Wild Fire

It's the time of year in Los Angeles where the dry heat is warm until it becomes unbearable in the sun.  The smell of suntan oil conjures memories of sun soaked days as a child before we found out how dangerous the sun really is.  It's also fire season.  It's the time of year when you can often step outside, smell the smoke from a wildfire, and stand in the ash fall that drifts through blowing winds and lands softly after the smolder of embers have exhausted their fuel. As I left work this afternoon, there was a purple cloud far above me and the hint of the fires that created it barely kissed the skies in Burbank from Santa Clarita. I could see more than smell it.

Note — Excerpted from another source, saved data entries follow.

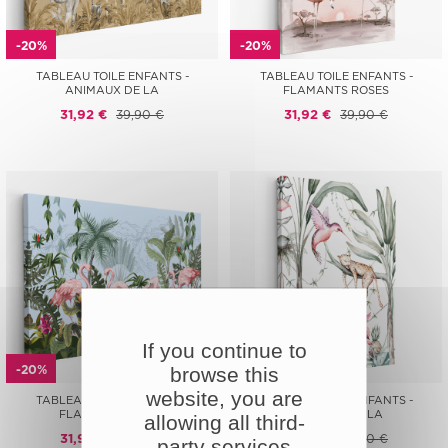
-20%
-20%
TABLEAU TOILE ENFANTS -
TABLEAU TOILE ENFANTS -
ANIMAUX DE LA
FLAMANTS ROSES
31,92 €
39,90 €
31,92 €
39,90 €
If you continue to
-20%
-20%
browse this
website, you are
TABLEAU TOILE ENFANTS -
TABLEAU TOILE ENFANTS -
FLAMANTS ROSES
ANIMAUX DE LA
allowing all third-
31,92 €
39,90 €
31,92 €
39,90 €
party services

The irony of fire containment and controlling a fire is in the way that fire is controlled.  You have to destroy the fuel that would feed the fire in order to keep it from consuming what it wants to.  Firefighters will actually create a controlled backfire to create a line to herd flames into consuming all they can and dying out. Containment means there is nothing left for the fire to burn. 

I lost control tonight.  Frustration became rage and I was speeding along the 10 freeway under a yellowed moon that seemed too large to escape. My friend tonight is Jose Cuervo and he would tell you I'm sugar coating things but I was driving way too fast and the music filling my car couldn't calm the rage in my head.

Like a wildfire, there was a perfect set of conditions and the spark that set the flames ablaze was small.  It caught me by surprise.  I had set my own fire line ablaze and for the longest time, all of my dried branches were already burned down.  Nothing could touch me because all of my rage was spent. Until tonight. 

Most people that know me feel I'm a calm person.  I generally am.  I don't get angry often and usually keep my perspective geared toward who I want to be.  That requires burning my fuel so no one else can.

Since the 7th grade I've gotten several compliments on the size of my breasts.  What can I say? Grandma's endowment is envious to some.  Today I was complimented on my boobs.  It's a thing.  It happens.  It happened all the time when I was dating online.  Consistently, I deflect it with the realities of mature breasts.  I have been pregnant, and nursed babies.  These food bags have filled with milk and now look like what I imagine a retired stripper's breasts would look like.  It's not a pretty picture, especially when I can still hear the dialogues given to me by the ex.  I deflect the attention because allowing life to spring forth where it was once dead and had been burned down only means it will burn to embers at another date in a later fire season. 

My autistic sons went through extreme sensory integration dysfunction as toddlers.  When they discovered they could create textures to play in and they could pull it out of their diapers, I went through a phase of freaking out.  They would often sit quietly and play in the poop they just made.  Just the other day the kids left and I pulled couches away from the wall.  There were snack sized wrappers for the foods they ask for from the grocery store.  After a few minutes I started laughing.  That part of me was broken and it now looks different because it can.  The fires have burned out on that rage. 

The inability to illicit a reaction on small things is more about the many ways all life around me has burned.  It was controlled. It was consuming. It is all around me and existing during firestorms means I can take the heat and I'm not afraid of the licking flames. There's nothing left to burn. There is beauty and strength in these ashes.